The next day at Bolthouse, the MTV producers give Kim $5,000 to pretend that she gives a fuck about Heidi's life and prompt her to stop by Heidi's office for a quick little chat. Heidi says she's been "hiding out" because she and Spencer had a HUGE fight about the wedding and he walked out and she doesn't even know where he went. She wonders how they can figure out their lives together when they can't even figure out a fight. Maybe you shouldn't be getting married then, dumbshit!

Also discussing the previous night's events are Lauren and Whitney who meet up at a café for a post-mortem on the Jarrett date. Whitney says it was fun and comfortable but she's feeling more of a friend vibe (because Whitney is a nice girl that doesn't sleep around with manwhore/hustlers like Jarrett) and there was no good-night kiss. Lauren gives Whitney pointers on how to go left to avoid the unwanted kiss without seeming awkward. Lauren lies. If a guy tries to kiss you and you block him, no matter how gracefully you avoid it, it's ALWAYS awkward.

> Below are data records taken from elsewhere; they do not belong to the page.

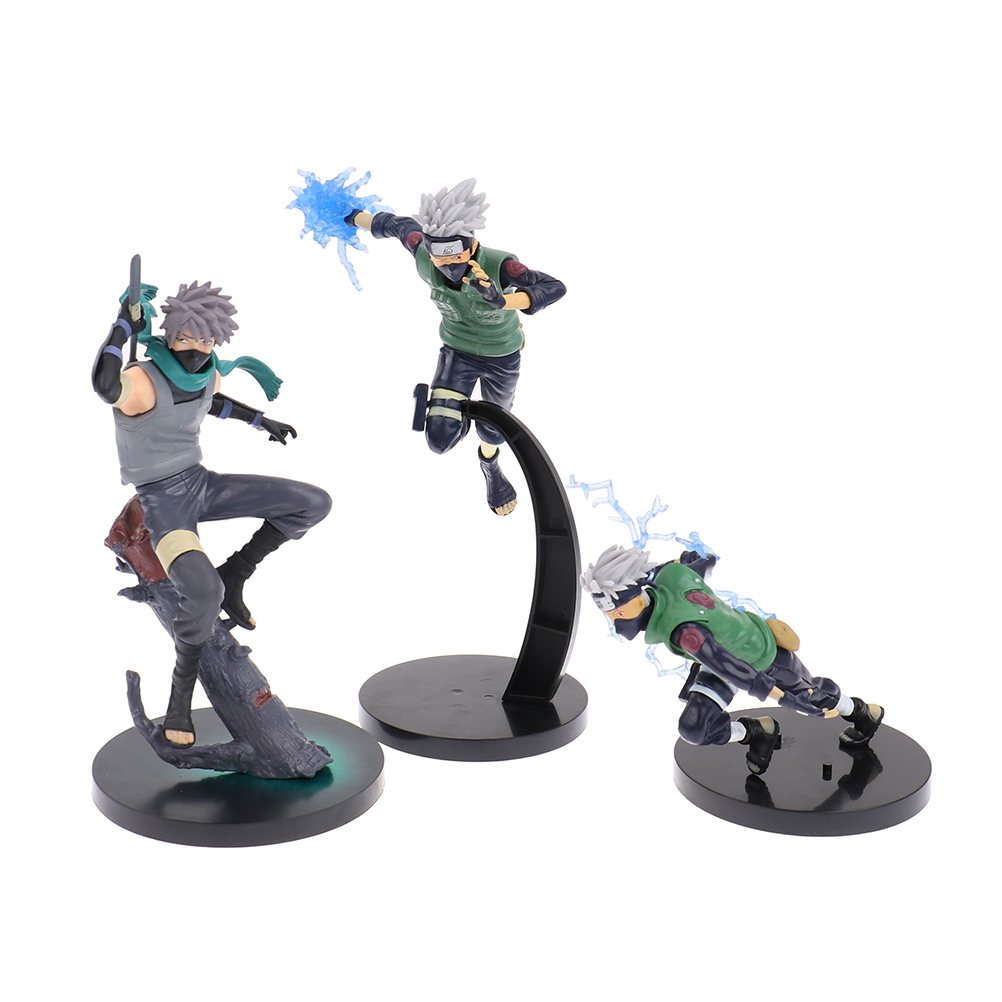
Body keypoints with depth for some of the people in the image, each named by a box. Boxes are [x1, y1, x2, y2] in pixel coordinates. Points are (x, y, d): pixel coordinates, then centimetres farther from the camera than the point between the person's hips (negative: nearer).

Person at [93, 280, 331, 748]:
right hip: (161, 503, -7)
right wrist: (125, 326, -37)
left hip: (201, 483, 7)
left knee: (314, 504, -3)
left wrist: (262, 420, 27)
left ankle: (233, 576, 12)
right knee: (202, 593, -35)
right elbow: (103, 385, -49)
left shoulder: (208, 373, -2)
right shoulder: (141, 381, -24)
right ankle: (182, 689, -8)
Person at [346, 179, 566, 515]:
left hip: (503, 357, -1)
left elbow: (554, 288, -44)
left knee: (493, 430, 21)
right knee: (441, 439, -14)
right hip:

At Chez Speidi, a downtrodden Heidi moves about in the kitchen apparently cooking dinner or something. Spencer comes in carrying a dozen roses. Heidi asks him where the hell he was last night and he tells her he spent the night at his parents' house. You mean the parents that don't know you're marrying Heidi? Spencer asks if they can call a truce. Heidi takes a page from her ex-BFF Lauren's books and says she'll talk to him if he apologizes. Spencer says he respects what Heidi wants for their wedding and will do whatever it takes to make her happy. Heidi still can't believe Spencer walked out on their first big fight but says she accepts his apology. Spencer puts his fake-ass ring back on his fake-ass fiance's finger and the two unconvincingly embrace. They can't even bring themselves to kiss…not even for The Hills cameras. But then again, I don't really think anyone wants to see that sight.